Another side-effect of the recession was the considerable reduction in national and regional funding for drugs programmes, said Joao Castel-Branco at the third annual Families, Adolescents and Drugs Conference in Bilbao.

The opening session was attended by Queen Sofia, president of FAD, the addiction support group behind the conference, and Health minister Leire Pajin.

Castel-Branco, president of the EU’s Monitoring Centre for Drugs and Drug Addiction (EMCDDA) told the conference that drug-taking was changing.

Twenty years ago drugs were associated with social exclusion and discrimination, he said, but since the 1990s their use was increasingly recreational despite continual campaigns warning of their dangers.

Drugs were being taken specifically for pleasure and although drug addiction was waning all over Europe, this did not mean that drug taking had decreased, Castel-Branco explained.  Drugs were a means of escape but for small-scale traffickers and pushers they were also a means of survival.

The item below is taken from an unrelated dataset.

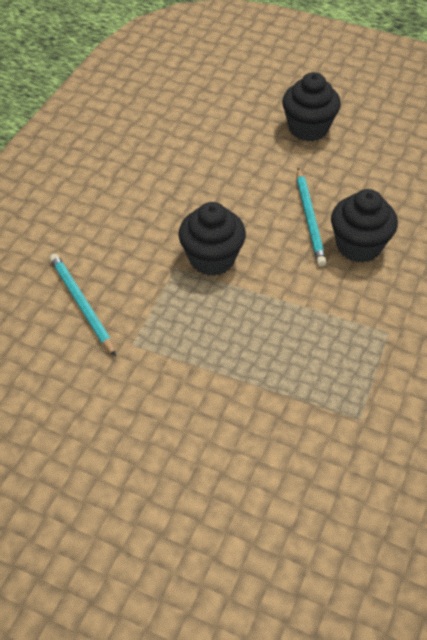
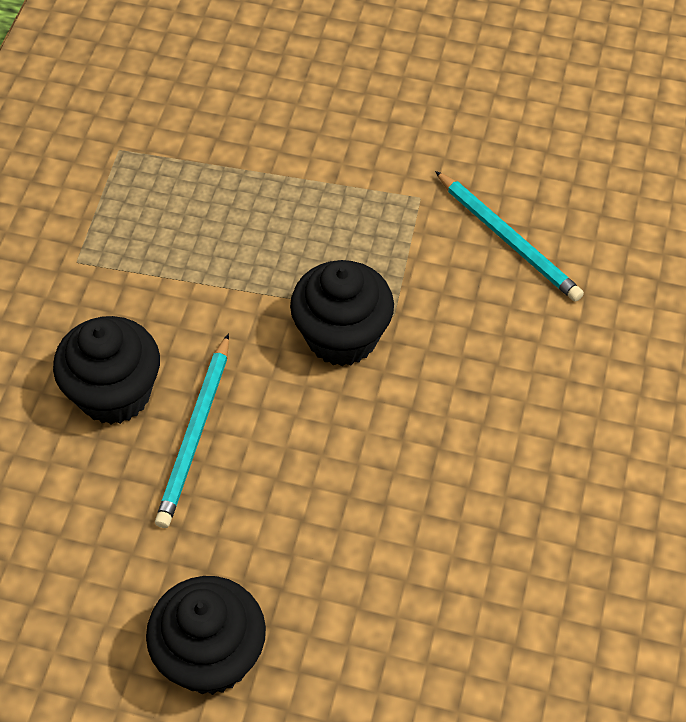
camera: 170 degrees right, 5 degrees up
(310, 219) = (195, 434): turquoise pencil -> turquoise pencil turned 150 degrees counterclockwise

These two motives, together with government spending cuts that affected services dedicated to drugs problems, could lead to future problems in Spain and other crisis-hit countries, he predicted.

Health Minister Leire Pajin, another of the opening session’s speakers, stressed the importance of the agreement regarding alcohol and underage drinkers, included in the government’s National Drugs Plan.

The present picture was one of multiple consumption of leisure drugs not perceived as threats by users who were otherwise fully integrated into Spanish society, lamented Pajin.